I really appreciate that, Ken, thanks. It kind of brings me to a tangent, another one of my issues - accepting compliments. It actually seems paradoxical, how one can sometimes hold grandiose illusions of oneself and yet fail to accept and internalize a genuine compliment. It probably goes back to that hypercritical internalized persecutor in me stemming from my upbringing - at the moment, for me, there seems to be a fine line between tipping from a good, stable self-esteem and vanity/arrogance; another issue to write on my 'checklist', I guess.

Originally Posted By: bey
But in reality the majority of it is just human stuff, human feelings, human mistakes.

This gave me another "aha!" moment, thanks Benny. Abuse seems to filter into so many of my thoughts, often unfounded - and it really was beyond my scope of imagination until now to think that I can make mistakes, not because I'm an inferior being, but simply because I'm human. That's an insanely liberating thought! Upon reflecting I know that at the time I wrote my original post I was in a highly emotional state; it's only days after when I'm starting to see things more clearly and rationally. Another member PMed me telling me to simply step back and take a few deep breaths before thinking things over again - that has really helped.

Originally Posted By: focusedbody
That may also be a legacy of a message from our parents, that we don't know how to do anything "right".

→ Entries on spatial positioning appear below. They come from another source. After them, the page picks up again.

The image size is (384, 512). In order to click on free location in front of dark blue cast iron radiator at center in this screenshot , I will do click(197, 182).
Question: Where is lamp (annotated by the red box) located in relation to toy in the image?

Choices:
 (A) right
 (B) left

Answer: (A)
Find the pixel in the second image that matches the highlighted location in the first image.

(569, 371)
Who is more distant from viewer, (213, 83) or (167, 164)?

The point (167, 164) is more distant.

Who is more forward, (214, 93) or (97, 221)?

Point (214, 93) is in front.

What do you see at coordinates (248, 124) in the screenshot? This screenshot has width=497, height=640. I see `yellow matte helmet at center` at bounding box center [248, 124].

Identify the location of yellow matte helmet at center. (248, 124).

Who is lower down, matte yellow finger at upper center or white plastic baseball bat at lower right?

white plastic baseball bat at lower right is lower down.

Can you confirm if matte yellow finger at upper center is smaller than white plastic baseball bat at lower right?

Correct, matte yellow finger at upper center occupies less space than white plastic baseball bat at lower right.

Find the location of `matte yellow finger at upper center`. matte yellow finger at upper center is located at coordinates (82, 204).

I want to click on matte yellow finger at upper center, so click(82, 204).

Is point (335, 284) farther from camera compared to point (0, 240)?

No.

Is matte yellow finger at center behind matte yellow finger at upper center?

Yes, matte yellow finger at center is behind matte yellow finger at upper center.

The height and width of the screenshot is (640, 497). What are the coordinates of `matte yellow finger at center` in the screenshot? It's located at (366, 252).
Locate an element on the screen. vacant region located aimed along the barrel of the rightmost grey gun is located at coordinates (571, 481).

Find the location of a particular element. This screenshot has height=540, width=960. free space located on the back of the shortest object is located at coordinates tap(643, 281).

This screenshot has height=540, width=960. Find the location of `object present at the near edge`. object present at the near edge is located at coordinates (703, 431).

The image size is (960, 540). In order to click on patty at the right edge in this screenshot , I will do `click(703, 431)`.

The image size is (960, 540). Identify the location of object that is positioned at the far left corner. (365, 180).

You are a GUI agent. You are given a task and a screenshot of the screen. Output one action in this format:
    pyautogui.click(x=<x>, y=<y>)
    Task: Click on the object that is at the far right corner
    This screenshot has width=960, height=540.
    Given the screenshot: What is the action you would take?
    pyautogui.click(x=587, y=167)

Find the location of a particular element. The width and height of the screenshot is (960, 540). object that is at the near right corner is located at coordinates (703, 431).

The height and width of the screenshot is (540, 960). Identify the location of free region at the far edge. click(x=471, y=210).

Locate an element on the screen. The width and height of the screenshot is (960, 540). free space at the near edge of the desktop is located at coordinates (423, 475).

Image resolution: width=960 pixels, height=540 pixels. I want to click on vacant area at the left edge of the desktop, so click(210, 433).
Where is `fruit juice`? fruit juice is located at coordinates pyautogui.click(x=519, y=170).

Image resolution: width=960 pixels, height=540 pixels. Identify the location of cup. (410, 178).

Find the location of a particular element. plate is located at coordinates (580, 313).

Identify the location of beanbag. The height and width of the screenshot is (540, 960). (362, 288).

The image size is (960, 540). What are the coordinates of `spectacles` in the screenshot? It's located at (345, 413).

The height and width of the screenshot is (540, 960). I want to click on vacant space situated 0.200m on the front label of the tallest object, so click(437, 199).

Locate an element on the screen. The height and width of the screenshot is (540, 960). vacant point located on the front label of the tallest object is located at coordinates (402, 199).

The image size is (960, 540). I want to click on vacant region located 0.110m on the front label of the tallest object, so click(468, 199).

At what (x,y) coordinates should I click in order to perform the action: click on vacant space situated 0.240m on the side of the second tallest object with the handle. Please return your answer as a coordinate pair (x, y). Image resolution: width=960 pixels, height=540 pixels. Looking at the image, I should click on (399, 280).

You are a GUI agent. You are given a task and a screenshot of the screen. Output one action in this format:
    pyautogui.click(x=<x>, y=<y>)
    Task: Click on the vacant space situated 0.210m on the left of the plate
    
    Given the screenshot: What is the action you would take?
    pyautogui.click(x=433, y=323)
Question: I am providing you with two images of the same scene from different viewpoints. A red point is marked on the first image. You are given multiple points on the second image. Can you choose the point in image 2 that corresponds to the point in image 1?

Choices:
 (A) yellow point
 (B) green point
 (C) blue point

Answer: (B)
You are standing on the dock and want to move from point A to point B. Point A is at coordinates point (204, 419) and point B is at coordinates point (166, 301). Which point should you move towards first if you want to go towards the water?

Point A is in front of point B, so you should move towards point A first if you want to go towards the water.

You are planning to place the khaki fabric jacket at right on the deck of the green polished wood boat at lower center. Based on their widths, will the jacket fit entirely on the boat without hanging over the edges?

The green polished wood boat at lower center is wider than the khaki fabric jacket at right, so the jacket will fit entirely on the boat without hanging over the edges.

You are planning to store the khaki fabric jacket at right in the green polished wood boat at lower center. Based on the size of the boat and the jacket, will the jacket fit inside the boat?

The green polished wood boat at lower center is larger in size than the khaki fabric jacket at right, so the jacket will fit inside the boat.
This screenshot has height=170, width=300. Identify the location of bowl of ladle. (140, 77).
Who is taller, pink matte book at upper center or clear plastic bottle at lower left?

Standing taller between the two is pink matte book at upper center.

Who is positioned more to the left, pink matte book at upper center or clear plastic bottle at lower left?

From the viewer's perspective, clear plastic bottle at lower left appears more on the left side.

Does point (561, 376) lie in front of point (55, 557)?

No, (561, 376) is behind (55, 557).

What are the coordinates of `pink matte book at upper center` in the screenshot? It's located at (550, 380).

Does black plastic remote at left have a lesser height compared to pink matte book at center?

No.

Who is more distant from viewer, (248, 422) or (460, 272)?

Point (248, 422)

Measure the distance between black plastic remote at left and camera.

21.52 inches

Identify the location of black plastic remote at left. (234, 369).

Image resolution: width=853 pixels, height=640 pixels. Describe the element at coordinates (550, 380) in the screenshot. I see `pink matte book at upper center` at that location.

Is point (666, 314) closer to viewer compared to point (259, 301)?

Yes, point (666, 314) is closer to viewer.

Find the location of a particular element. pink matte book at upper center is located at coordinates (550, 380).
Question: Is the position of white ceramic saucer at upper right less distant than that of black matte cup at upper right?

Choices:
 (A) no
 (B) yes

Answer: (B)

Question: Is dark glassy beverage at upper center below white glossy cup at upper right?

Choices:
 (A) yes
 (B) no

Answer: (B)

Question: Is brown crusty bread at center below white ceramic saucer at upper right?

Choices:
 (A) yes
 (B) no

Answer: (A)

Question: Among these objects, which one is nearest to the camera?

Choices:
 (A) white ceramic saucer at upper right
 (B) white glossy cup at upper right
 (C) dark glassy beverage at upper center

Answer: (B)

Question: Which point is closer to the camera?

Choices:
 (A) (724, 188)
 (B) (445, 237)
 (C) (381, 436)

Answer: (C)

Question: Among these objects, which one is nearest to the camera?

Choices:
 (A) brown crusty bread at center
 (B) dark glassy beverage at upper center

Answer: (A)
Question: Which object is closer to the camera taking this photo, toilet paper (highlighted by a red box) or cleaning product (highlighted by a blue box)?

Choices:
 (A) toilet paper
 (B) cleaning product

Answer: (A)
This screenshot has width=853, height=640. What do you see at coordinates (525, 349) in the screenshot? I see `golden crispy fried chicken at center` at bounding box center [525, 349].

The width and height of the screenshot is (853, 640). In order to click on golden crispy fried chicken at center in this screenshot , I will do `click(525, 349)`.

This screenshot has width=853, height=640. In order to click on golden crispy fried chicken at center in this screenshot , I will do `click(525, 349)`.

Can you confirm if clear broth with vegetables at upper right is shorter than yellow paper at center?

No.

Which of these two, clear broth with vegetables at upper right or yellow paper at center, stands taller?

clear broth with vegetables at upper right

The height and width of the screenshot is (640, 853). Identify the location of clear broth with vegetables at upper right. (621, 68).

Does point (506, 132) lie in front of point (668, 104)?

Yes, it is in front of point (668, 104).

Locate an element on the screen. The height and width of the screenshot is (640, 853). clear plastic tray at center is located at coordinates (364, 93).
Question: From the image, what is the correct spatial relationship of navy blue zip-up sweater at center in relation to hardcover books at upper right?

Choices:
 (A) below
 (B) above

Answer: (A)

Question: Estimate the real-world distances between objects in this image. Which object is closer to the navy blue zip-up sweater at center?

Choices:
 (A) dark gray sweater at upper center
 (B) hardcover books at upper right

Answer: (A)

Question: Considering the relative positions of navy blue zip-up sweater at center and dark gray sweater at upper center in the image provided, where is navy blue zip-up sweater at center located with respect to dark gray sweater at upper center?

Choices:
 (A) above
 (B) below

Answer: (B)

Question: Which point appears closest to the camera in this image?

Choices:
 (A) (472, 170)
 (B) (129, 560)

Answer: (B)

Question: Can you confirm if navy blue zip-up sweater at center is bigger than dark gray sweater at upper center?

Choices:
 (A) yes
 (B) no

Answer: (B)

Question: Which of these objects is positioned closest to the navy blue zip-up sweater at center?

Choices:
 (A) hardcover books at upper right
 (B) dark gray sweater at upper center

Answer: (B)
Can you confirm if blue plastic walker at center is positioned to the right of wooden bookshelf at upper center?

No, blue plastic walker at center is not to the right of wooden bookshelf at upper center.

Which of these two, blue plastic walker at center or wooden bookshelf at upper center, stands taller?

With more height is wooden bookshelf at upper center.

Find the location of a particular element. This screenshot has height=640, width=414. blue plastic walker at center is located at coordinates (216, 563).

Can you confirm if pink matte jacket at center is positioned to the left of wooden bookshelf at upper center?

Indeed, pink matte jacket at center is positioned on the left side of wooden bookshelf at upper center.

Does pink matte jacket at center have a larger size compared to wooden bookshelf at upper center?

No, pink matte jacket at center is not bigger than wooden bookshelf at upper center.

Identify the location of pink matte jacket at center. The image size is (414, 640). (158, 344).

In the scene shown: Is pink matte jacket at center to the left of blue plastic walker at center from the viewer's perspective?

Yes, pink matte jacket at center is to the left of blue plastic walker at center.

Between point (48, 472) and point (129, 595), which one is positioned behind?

This has been a relatively new issue for me that's finally made its way up into my consciousness. It seems whatever I do, it's never good enough. Ever. My first reaction to this was the inevitable "well f*@# them then, I don't give a s@#$ anymore"...and then I kind of sat down to ponder how this never-being-good-enough attitude really affects my life - I've realized that I downplay/minimize, and to a large extent, even dismiss or deny any real accomplishments or progress that I have made. It's had a detrimental effect on me, and for the first time I can really verbalize how it's felt - it was as if I had been running and running and running, burning energy and sweating...on a treadmill. When really, I *have* been going from point A to point B. I also liked how you said, "I suspect what you mean by 'naturally' is a sense of flow, a sense of another person." I think that's exactly it - in other words, being able to establish others as separate entities outside of myself. To put it together with the previous point, compared to a few years ago, I do think I have made progress in this aspect - but also, like you said, this probably takes work for everyone because at the end of the day we really cannot directly experience what another person is feeling; we need to draw on our own experiences and empathy to be able to get a glimpse of the other person.

***

Phew. I think that's all the energy I have at the moment to post. It's been a trough few days but your responses have been a tremendous help in lifting me up and re-conceptualizing things; thanks guys, truly appreciate it.